There are a couple of basic rules that you need to follow if you want to achieve true linear scalability in a stateful environment:
- You need to reduce contention on the same data source
- You need to remove dependency between the various units in your application. You can only achieve linear scalability if each unit of work is self-sufficient and shares nothing with other units.
These are basic principles of scalability. A common pattern to achieve these two principles in a stateful environment is through partitioning, i.e., you break your application into units of work (Processing-Units in GigaSpaces terminology), with each unit handling a specific sub-set of your application data. You can then scale by simply adding more Processing Units.
It is a common misconception to think that partitioning of the data doesn’t address aggregation. Many still believe that you can only achieve aggregation by storing your data in a centralized location. Google is actually a very good example of the opposite. You wouldn’t expect that all the data in the Worldwide Web will be stored in a centralized location, right? Even without knowing the exact details of their underlying implementation, you can imagine that they don’t store it in a centralized place. You can also imagine that if you don’t store it in a centralized place most likely you partition it one way or another. Yet if you look at the speed in which your getting results out of your Google queries you can appreciate the speed in which your queries are being processed.
Let me try to explain why:
How can aggregated queries run faster on partitioned topology?
- You parallelize the query such that each query runs against each partition. By doing so you leverage the CPU and Memory capacity in each partition to truly parallelize your request. Note that the client issuing the queries can be unaware of the physical separation of the partitions and get the aggregated results as if it was running against a single gigantic data store with one main difference – it will be much faster!
- The query can run collocated with data in each partition, and therefore, quickly perform very complex tasks that typically require a lot of data to traverse — without moving the data back and forth.

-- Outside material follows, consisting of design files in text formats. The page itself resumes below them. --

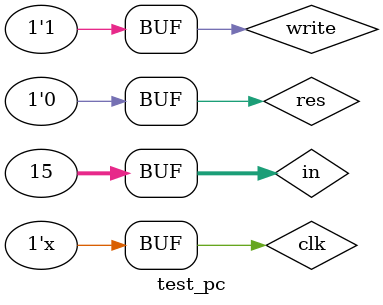
<source format=v>
`timescale 1ns / 1ps


module test_pc;
    reg clk, res, write;
    reg [31:0] in;
    wire [31:0] out;
    
    PC test_pc(clk, res, write, in, out);
    
    initial begin
    #0 clk = 1'b0; res = 1'b0; write = 1'b0;
    #10 in = 32'b00000000000000000000000000000000; write = 1'b1;
    #20 in = 32'b00000000000000000000000000001000; write = 1'b0;
    #30 in = 32'b00000000000000000000000000001000; write = 1'b1;
    #40 in = 32'b00000000000000000000000000001000; write = 1'b1; res = 1'b1;
    #50 in = 32'b00000000000000000000000000001111; write = 1'b1; res = 1'b1;
    #60 in = 32'b00000000000000000000000000001111; write = 1'b1; res = 1'b0;
    end
    always #5 clk = ~clk;
endmodule

</source>
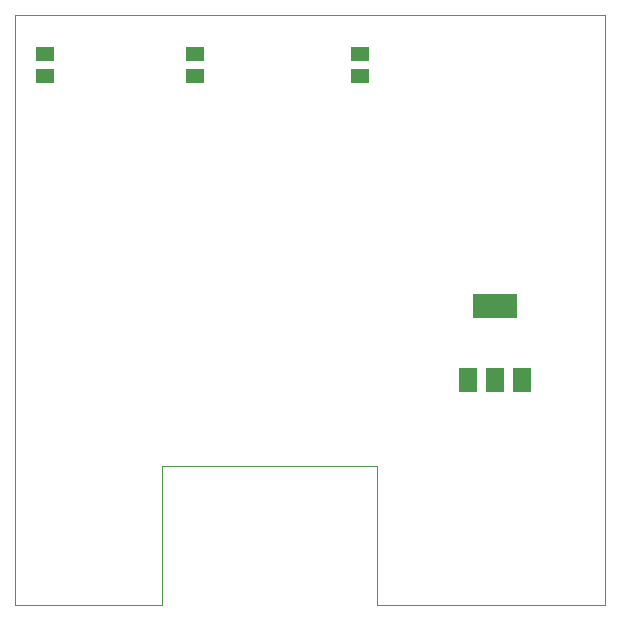
<source format=gtp>
G75*
%MOIN*%
%OFA0B0*%
%FSLAX24Y24*%
%IPPOS*%
%LPD*%
%AMOC8*
5,1,8,0,0,1.08239X$1,22.5*
%
%ADD10C,0.0000*%
%ADD11R,0.0591X0.0787*%
%ADD12R,0.1496X0.0787*%
%ADD13R,0.0630X0.0512*%
D10*
X000267Y000130D02*
X000267Y019815D01*
X019952Y019815D01*
X019952Y000130D01*
X012326Y000130D01*
X012326Y004786D01*
X005161Y004786D01*
X005161Y000130D01*
X000267Y000130D01*
D11*
X015361Y007640D03*
X016267Y007640D03*
X017172Y007640D03*
D12*
X016267Y010120D03*
D13*
X011767Y017756D03*
X011767Y018504D03*
X006267Y018504D03*
X006267Y017756D03*
X001267Y017756D03*
X001267Y018504D03*
M02*

</source>
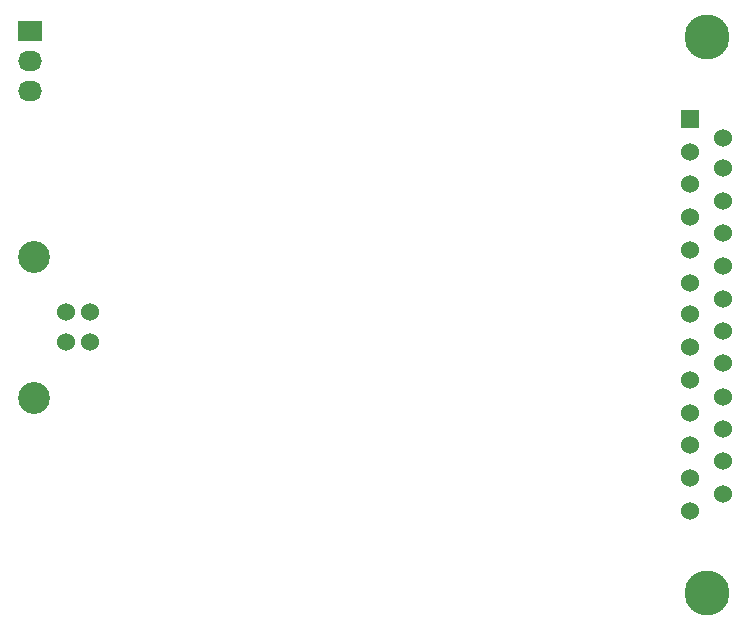
<source format=gbr>
G04 #@! TF.FileFunction,Soldermask,Bot*
%FSLAX46Y46*%
G04 Gerber Fmt 4.6, Leading zero omitted, Abs format (unit mm)*
G04 Created by KiCad (PCBNEW 4.0.2-stable) date 2016-06-28 10:59.27*
%MOMM*%
G01*
G04 APERTURE LIST*
%ADD10C,0.100000*%
%ADD11C,3.810000*%
%ADD12R,1.524000X1.524000*%
%ADD13C,1.524000*%
%ADD14R,2.032000X1.727200*%
%ADD15O,2.032000X1.727200*%
%ADD16C,2.700020*%
G04 APERTURE END LIST*
D10*
D11*
X166500000Y-154000000D03*
X166500000Y-106900000D03*
D12*
X165080000Y-113840000D03*
D13*
X165080000Y-116634000D03*
X165080000Y-119301000D03*
X165080000Y-122095000D03*
X165080000Y-124889000D03*
X165080000Y-127683000D03*
X165080000Y-130350000D03*
X165080000Y-133144000D03*
X165080000Y-135938000D03*
X165080000Y-138732000D03*
X165080000Y-141399000D03*
X165080000Y-144193000D03*
X165080000Y-146987000D03*
X167920000Y-115414800D03*
X167920000Y-117954800D03*
X167920000Y-120748800D03*
X167920000Y-123492000D03*
X167920000Y-126235200D03*
X167920000Y-129029200D03*
X167920000Y-131772400D03*
X167920000Y-134515600D03*
X167920000Y-137360400D03*
X167920000Y-140052800D03*
X167920000Y-142796000D03*
X167920000Y-145590000D03*
D14*
X109200000Y-106400000D03*
D15*
X109200000Y-108940000D03*
X109200000Y-111480000D03*
D13*
X114250000Y-130210000D03*
X114250000Y-132750000D03*
X112251020Y-132750000D03*
X112251020Y-130210000D03*
D16*
X109551000Y-125480520D03*
X109551000Y-137479480D03*
M02*

</source>
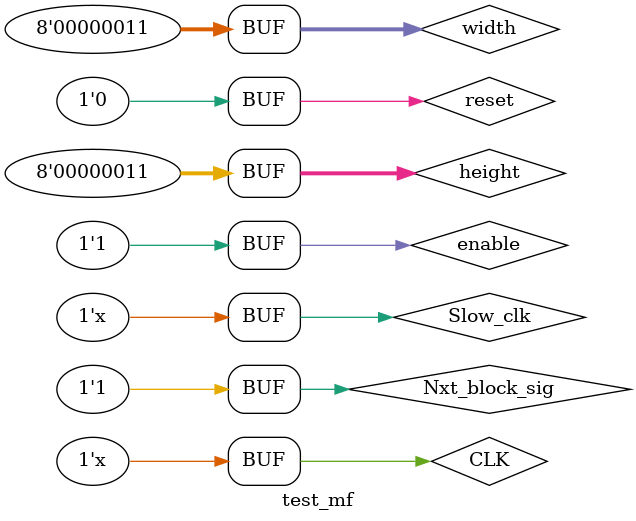
<source format=v>
`timescale 1ns / 1ps


module test_mf;

	// Inputs
	reg reset;
	reg enable;
	reg CLK;
	reg Slow_clk;
	reg Nxt_block_sig;
	reg [7:0] height;
	reg [7:0] width;

	// Outputs
	wire [7:0] addr_x0;
	wire [7:0] addr_y0;
	wire [7:0] gdata;
	wire Gvector_sig;

	// Instantiate the Unit Under Test (UUT)
	top_testMF uut (
		.reset(reset), 
		.enable(enable), 
		.CLK(CLK), 
		.Slow_clk(Slow_clk), 
		.Nxt_block_sig(Nxt_block_sig), 
		.height(height), 
		.width(width), 
		.addr_x0(addr_x0), 
		.addr_y0(addr_y0), 
		.gdata(gdata), 
		.Gvector_sig(Gvector_sig)
	);

	initial begin
		// Initialize Inputs
		reset = 0;
		enable = 0;
		CLK = 0;
		Slow_clk = 0;
		Nxt_block_sig = 0;
		height = 3;
		width = 3;

		// Wait 100 ns for global reset to finish
		#100;
		reset = 1;
		Nxt_block_sig = 1;
		
		#100;
		reset = 0;
		enable = 1;
        
		// Add stimulus here

	end
	
	always #10 CLK = ~CLK;
	always #10 Slow_clk = ~Slow_clk;
      
endmodule


</source>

- Each partition contains a smaller data-set therefore you reduce the contention on the data. As a result, queries per partition are more effective.
- The data is stored in-memory. In-memory data storage is far more efficient then disks, especially when it comes to concurrent access.
It is true that the limiting factor of scalability in this model is the affinity-key. The data affinity determines the level of granularity in which data can be partitioned. It doesn’t make sense to partition data at the finest granularity if for each query I’ll need to go through the network to grab other data elements required to fulfill the query. In some cases the affinity-key can be determined by customer-id, or session-id or by some other criteria. The definition of that key is application specific and cannot be applied implicitly without prior design and analysis of how your application uses the data.
For example, work that we at GigaSpaces did with a large billing software company required that the application find whether a customer has enough money on his account to fulfill a transaction, or identify whether this is a “bad” customer based on his/her profile. Some of the queries in this application would map directly into a single partition based on the customer-id, however, some other queries such as “sum of the current balance in all the customer’s accounts” had to map into aggregated queries, because a customer can have multiple accounts. We loaded close to 1 terabyte of data into memory. We easily showed in that case that we could run that query 10 times faster then the original implementation, and we were able to demonstrate that the results were consistent regardless of the size of the data, and even the amount of concurrent users accessing the system.
One of the main benefits for this billing software company was that they didn’t have to sacrifice the entire application architecture and scalability just because some of their queries required aggregation. Interestingly enough it was also proven that this architecture provided significantly better performance versus the previous centralized approach.